New power supply and motherboard, I’m guessing, unless you have something connected to one of your comm ports. Disabling ACPI may help, but it’s only a matter of time before what broke breaks something else.

Something took a hard dump in your machine and I don’t predict good things for this mobo. You might also want to look at the power supply, just to make sure it wasn’t a transient voltage spike that just freaked the system out.

johnjces · July 22, 2016, 9:57pm

@cynjut, Dave… I will watch it very closely… A bit of history might make some sense here. I was gone for a week and we had a major power failure. UPS died and of course all my stuff dies suddenly. I get home, fire up the UPSes, they say all charged and I thought I replaced the batteries in the one powering my FreePBX “not that long ago”. I push test… bee…blrtt, dead. Replace batteries and go live again. This the beginning of July. No checking of the disk was done at that time.

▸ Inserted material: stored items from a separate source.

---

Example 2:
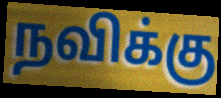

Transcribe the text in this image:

நவிக்கு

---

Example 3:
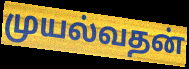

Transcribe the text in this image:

முயல்வதன்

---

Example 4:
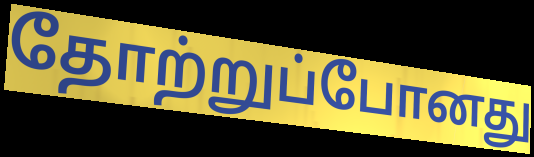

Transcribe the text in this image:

தோற்றுப்போனது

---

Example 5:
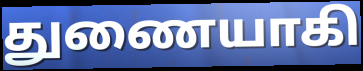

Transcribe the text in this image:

துணையாகி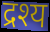
द्रश्यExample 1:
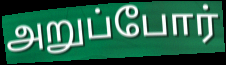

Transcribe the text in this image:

அறுப்போர்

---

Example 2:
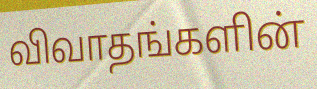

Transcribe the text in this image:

விவாதங்களின்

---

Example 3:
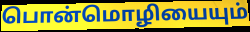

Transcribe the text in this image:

பொன்மொழியையும்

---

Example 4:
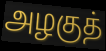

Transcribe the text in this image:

அழகுத்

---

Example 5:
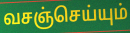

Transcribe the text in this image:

வசஞ்செய்யும்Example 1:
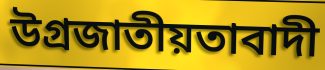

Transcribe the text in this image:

উগ্ৰজাতীয়তাবাদী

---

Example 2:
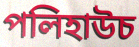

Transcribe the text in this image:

পলিহাউচ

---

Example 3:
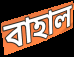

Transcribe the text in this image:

বাহাল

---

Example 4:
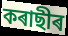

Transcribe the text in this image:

কৰাছীৰ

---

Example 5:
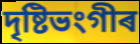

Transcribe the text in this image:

দৃষ্টিভংগীৰ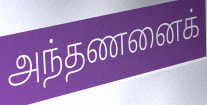
அந்தணனைக்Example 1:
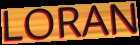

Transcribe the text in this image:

LORAN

I forced a log rotate and everything in the logs, all logs I can dig up seem fine. I am however seeing in freepbx.log the following at the time of failure at 0305 in the AM.

[2016-Jul-22 03:05:04] [WARNING] (libraries/modulefunctions.legacy.php:7) - Depreciated Function module_getinfo detected in /var/www/html/admin/modules/cxpanel/functions.inc.php on line 52
[2016-Jul-22 03:05:04] [WARNING] (libraries/modulefunctions.legacy.php:7) - Depreciated Function module_getinfo detected in /var/www/html/admin/modules/cxpanel/functions.inc.php on line 61
[2016-Jul-22 03:05:11] [INFO] (bin/module_admin:443) - no repos specified, using: [standard,commercial] from last GUI settings
[2016-Jul-22 03:05:11] [INFO] (bin/module_admin:444) -
[2016-Jul-22 03:05:12] [WARNING] (core/functions.inc.php:6609) - Depreciated Function core_users_[2016-Jul-22 12:33:19] [CRITICAL] (admin/bootstrap.php:258) - Connection attmempt to AMI failed

I bunch of lines above say the same thing;
[WARNING] (libraries/modulefunctions.legacy.php:7)…

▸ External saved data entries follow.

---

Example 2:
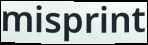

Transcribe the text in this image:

misprint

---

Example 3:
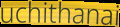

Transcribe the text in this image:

uchithanai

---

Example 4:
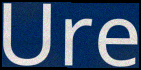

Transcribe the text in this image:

Ure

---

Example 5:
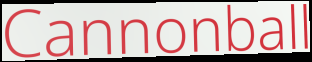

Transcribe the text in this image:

Cannonball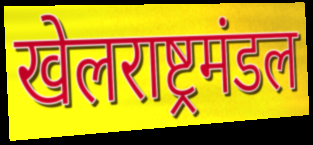
खेलराष्ट्रमंडलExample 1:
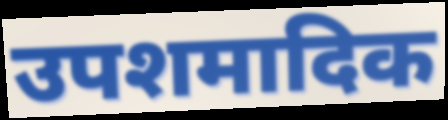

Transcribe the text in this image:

उपशमादिक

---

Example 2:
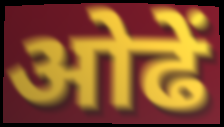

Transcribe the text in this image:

ओढें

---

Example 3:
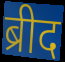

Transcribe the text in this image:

ब्रीद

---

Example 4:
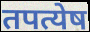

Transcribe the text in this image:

तपत्येष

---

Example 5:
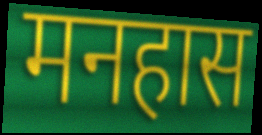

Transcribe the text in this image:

मनहास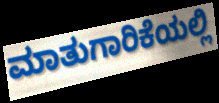
ಮಾತುಗಾರಿಕೆಯಲ್ಲಿ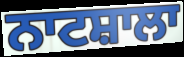
ਨਾਟਸ਼ਾਲਾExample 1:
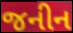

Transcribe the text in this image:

જનીન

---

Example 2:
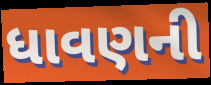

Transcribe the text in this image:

ધાવણની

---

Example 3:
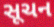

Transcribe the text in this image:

સૂચન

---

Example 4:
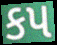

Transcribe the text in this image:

કપ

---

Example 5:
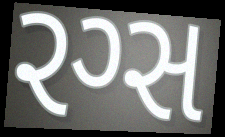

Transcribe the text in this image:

રગ્સ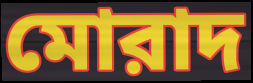
মোরাদ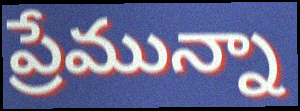
ప్రేమున్నా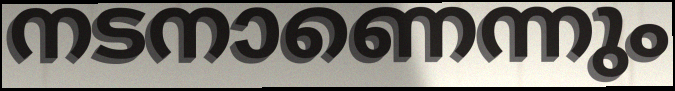
നടനാണെന്നുംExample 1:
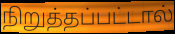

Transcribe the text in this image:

நிறுத்தப்பட்டால்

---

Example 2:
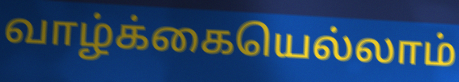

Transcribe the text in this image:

வாழ்க்கையெல்லாம்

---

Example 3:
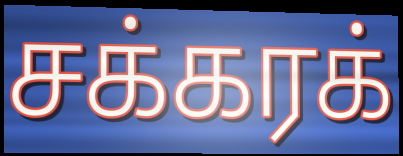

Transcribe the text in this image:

சக்கரக்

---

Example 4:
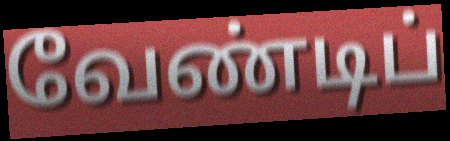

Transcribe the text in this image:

and several aftyer I got up and running stating:
[CRITICAL] (admin/bootstrap.php:258) - Connection attmempt to AMI failed

(Attempt is misspelled in the log).

Captain, I’m giving her all I can!

Thanks you guys! Any other thoughts are appreciated as I actually like this stuff!

JJ

johnjces · July 22, 2016, 10:06pm

Stupid question, but I add the acpi=off in

/boot/grub/gub.conf

Never played in that file before.

JJ

dicko · July 22, 2016, 10:12pm

well it depends on your OS {debian,redhat} probabbly {/etc/default/grub,/etc/grub2.conf} as to how to set that properly {grub-update,mkinit-blah-blah}

but generally it ends up in the definitive /boot/grub/grub.{cfg,conf}

johnjces · July 22, 2016, 11:27pm

Again, thanks Dicko! I learned quite a bit today!!